Let $G$ be a cyclic group, and $a,b$ two generators of $G$. Prove that exists automorphism $f$ such that $f(a)=b$ and that if $f$ is an automorphism then $f(a)$ generates $b$.
$G$ is cyclic, thus every $x\in G$ is $x=a^n$ and $x=b^m$. The considering $a^n= b^m$, is it possible to define $f(a)=a^{(n/m)}$? It'd be $f(a)=b$, but the $f$ defined needs to satisfy $f(ca)=f(a)$ if $f$ is automorphism, and with the $f$ I defined is $f(ca)=cf(a)$.
(1) define $f(a)=b$. Then take $f(a^k)=b^k$. That defines a bijection. To show that it is an automorphism all we need is that $f(gh)=f(g)f(h)$. But that follows immediately from the definition of $f$.

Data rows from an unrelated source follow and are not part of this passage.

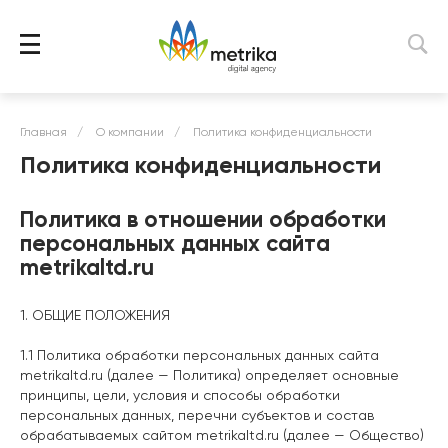
Главная
/
О компании
/
Политика конфиденциальности
Политика конфиденциальности
Политика в отношении обработки
персональных данных сайта
metrikaltd.ru
1. ОБЩИЕ ПОЛОЖЕНИЯ
1.1 Политика обработки персональных данных сайта
metrikaltd.ru (далее — Политика) определяет основные
принципы, цели, условия и способы обработки
персональных данных, перечни субъектов и состав
обрабатываемых сайтом metrikaltd.ru (далее — Общество)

(2) Here we are given that $f$ is an automorphism. So suppose $f(a)=g$. We want to show that $g^k=b$ for some $k$. But $f$ must be surjective, so if the order of the group is $n$, then the elements $f(a),f(a^2),\dots f(a^n)$ must be just a rearrangement of the elements of $G$, so we must have $f(a^k)=b$ for some $k$. But $f(a^k)=g^k$, so $g^k=b$.